NetApp is announcing a deal today: use their de-dup software with a new NetApp filer for VMware storage and they guarantee that you’ll need a minimum of 50% less storage. You can be sure that NetApp considers 50% a low bar – 80% is more like it.

Why not for most storage?
In a world of unstructured data that is rarely accessed de-duplication of primary storage is an obvious next step. A recent post discussed the findings of a joint NetApp/UC Santa Cruz study.

A quick recap of some of the study’s findings:

  • Files rarely re-opened. Over 66% are re-opened once and 95% fewer than 5 times.
  • Over 60% of file re-opens are within a minute of the first open.
  • Less than 1% of clients account for 50% of requests.
  • Infrequent file sharing. Over 76% of files are opened by just 1 client.
  • Concurrent file sharing very rare. As the prior point suggests, only 5% of files are opened by multiple clients and 90% of those are read only.
  • Most file types have no common access pattern.

And there’s this: over 90% of the active storage was untouched during the study.

Is it real?
Some commenters were dubious about the results of the study, citing sample size and atypical workload concerns. But the corporate overhead – marketing, finance, HR etc. – part of the workload felt right to me.

A lot of stuff comes in and gets saved “just in case.” Most of it never gets looked at, but when you need a particular file, you need it.

I’m less clear on engineering workloads – I suspect there are major differences among disciplines – but again it didn’t seem unreasonable. But let’s leave the engineers out of the equation.

How important is performance?
The big knock against de-dup for primary storage is the performance hit. Some vendors claim in-line de-dup at wire speed, while others optimize for backup windows and de-dup in the background. Maybe the latter are more efficient.

But given that 90% of the active storage was untouched and 1% of the servers account for 50% of the requests, how important is performance? Cherry-picking the low-access users – i.e. road warriors whose notebook is their primary I/O bucket – shouldn’t be hard.

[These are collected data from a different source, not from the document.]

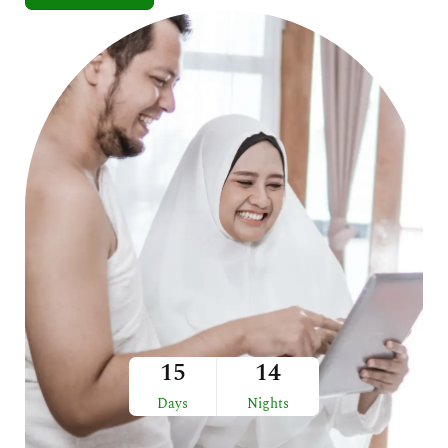
15
14
Days
Nights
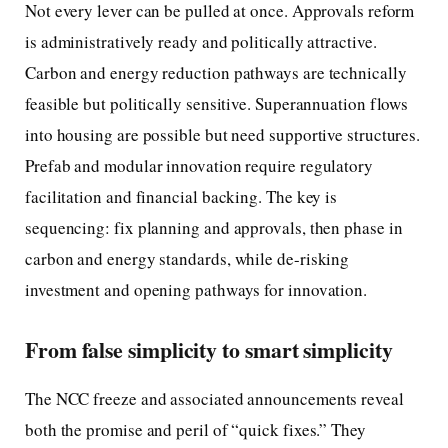
Not every lever can be pulled at once. Approvals reform
is administratively ready and politically attractive.
Carbon and energy reduction pathways are technically
feasible but politically sensitive. Superannuation flows
into housing are possible but need supportive structures.
Prefab and modular innovation require regulatory
facilitation and financial backing. The key is
sequencing: fix planning and approvals, then phase in
carbon and energy standards, while de-risking
investment and opening pathways for innovation.
From false simplicity to smart simplicity
The NCC freeze and associated announcements reveal
both the promise and peril of “quick fixes.” They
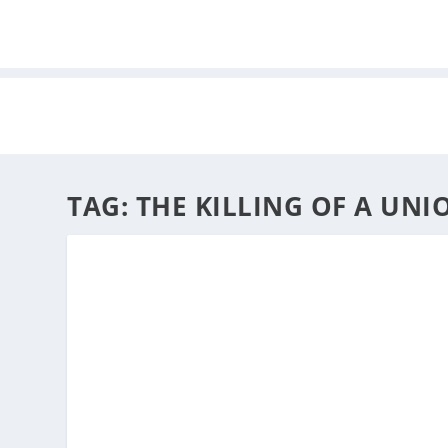
HOME
ABOUT
ARTS
TAG:
THE KILLING OF A UNI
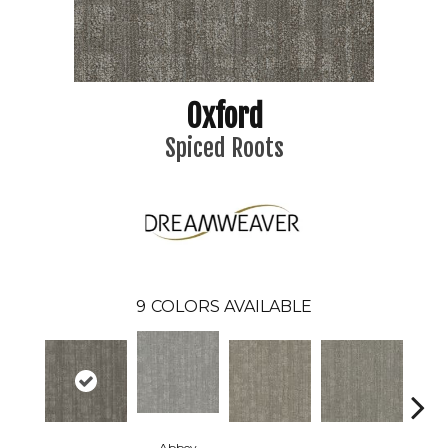
Oxford
Spiced Roots
9
COLORS AVAILABLE
Abbey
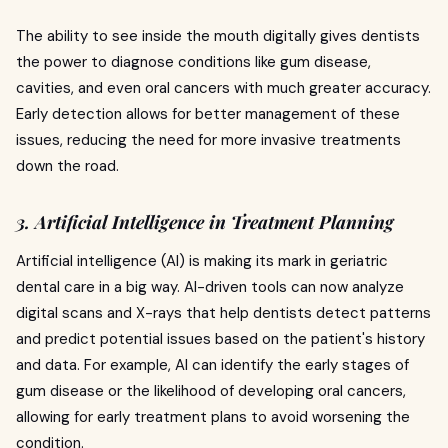
The ability to see inside the mouth digitally gives dentists
the power to diagnose conditions like gum disease,
cavities, and even oral cancers with much greater accuracy.
Early detection allows for better management of these
issues, reducing the need for more invasive treatments
down the road.
3. Artificial Intelligence in Treatment Planning
Artificial intelligence (AI) is making its mark in geriatric
dental care in a big way. AI-driven tools can now analyze
digital scans and X-rays that help dentists detect patterns
and predict potential issues based on the patient's history
and data. For example, AI can identify the early stages of
gum disease or the likelihood of developing oral cancers,
allowing for early treatment plans to avoid worsening the
condition.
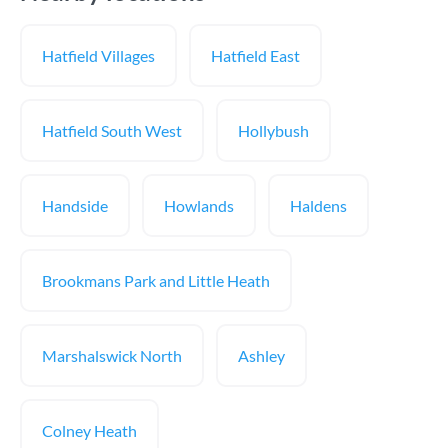
Hatfield Villages
Hatfield East
Hatfield South West
Hollybush
Handside
Howlands
Haldens
Brookmans Park and Little Heath
Marshalswick North
Ashley
Colney Heath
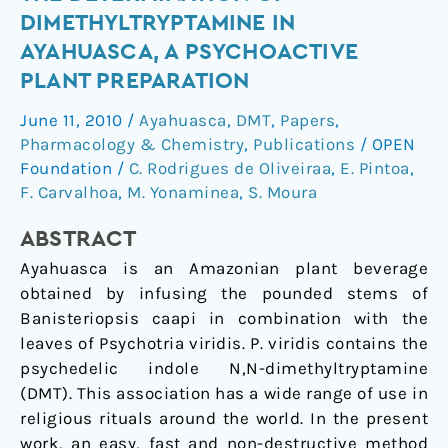
applicable
DIMETHYLTRYPTAMINE IN
method
AYAHUASCA, A PSYCHOACTIVE
for
PLANT PREPARATION
the
determination
June 11, 2010
/
Ayahuasca
,
DMT
,
Papers
,
of
Pharmacology & Chemistry
,
Publications
/
OPEN
dimethyltryptamine
Foundation
/
C. Rodrigues de Oliveiraa
,
E. Pintoa
,
in
F. Carvalhoa
,
M. Yonaminea
,
S. Moura
ayahuasca,
a
ABSTRACT
psychoactive
Ayahuasca is an Amazonian plant beverage
plant
obtained by infusing the pounded stems of
preparation
Banisteriopsis caapi in combination with the
leaves of Psychotria viridis. P. viridis contains the
psychedelic indole N,N-dimethyltryptamine
(DMT). This association has a wide range of use in
religious rituals around the world. In the present
work, an easy, fast and non-destructive method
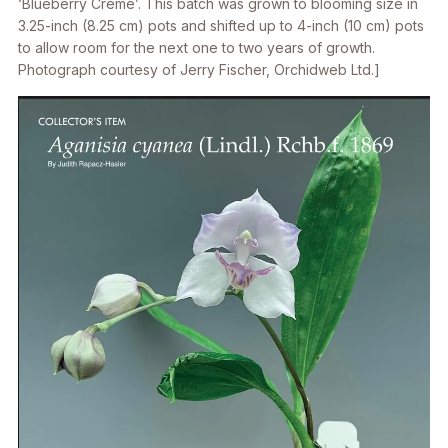
‘Blueberry Creme’. This batch was grown to blooming size in
3.25-inch (8.25 cm) pots and shifted up to 4-inch (10 cm) pots
to allow room for the next one to two years of growth.
Photograph courtesy of Jerry Fischer, Orchidweb Ltd.]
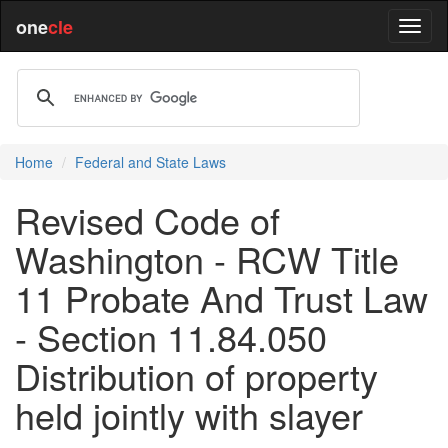
one
cle
Home
Federal and State Laws
Revised Code of
Washington - RCW Title
11 Probate And Trust Law
- Section 11.84.050
Distribution of property
held jointly with slayer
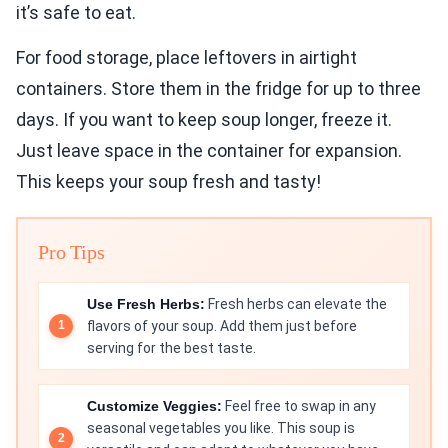
it’s safe to eat.
For food storage, place leftovers in airtight
containers. Store them in the fridge for up to three
days. If you want to keep soup longer, freeze it.
Just leave space in the container for expansion.
This keeps your soup fresh and tasty!
Pro Tips
Use Fresh Herbs:
Fresh herbs can elevate the
flavors of your soup. Add them just before
serving for the best taste.
Customize Veggies:
Feel free to swap in any
seasonal vegetables you like. This soup is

So what percentage de-dup compression of unstructured data is feasible? That is the key to understanding the economic basis of primary storage de-duplication of unstructured data.

Academics, start your engines!

The StorageMojo take
Primary storage de-dup could be the next big win for IT shops. We just don’t have the data that can tell us how big the win could be.

NetApp (disclosure: I’ve done a minuscule amount of work for them in the last year and accepted their annual analyst junket) is well positioned. Their de-dup software license is free on their NearStore/FAS boxes.

NetApp tells me that they’ve got 13,000 systems running de-dup. Maybe some of those people are using it for primary storage and can tell us how well it works.

If the feature is free, de-duping some primary storage will be standard practice in most data centers within 5 years. As the de-dup technology improves and Moore’s Law drives performance, more and more unstructured data will be de-dup’d as a matter of course.

Courteous comments welcome, of course.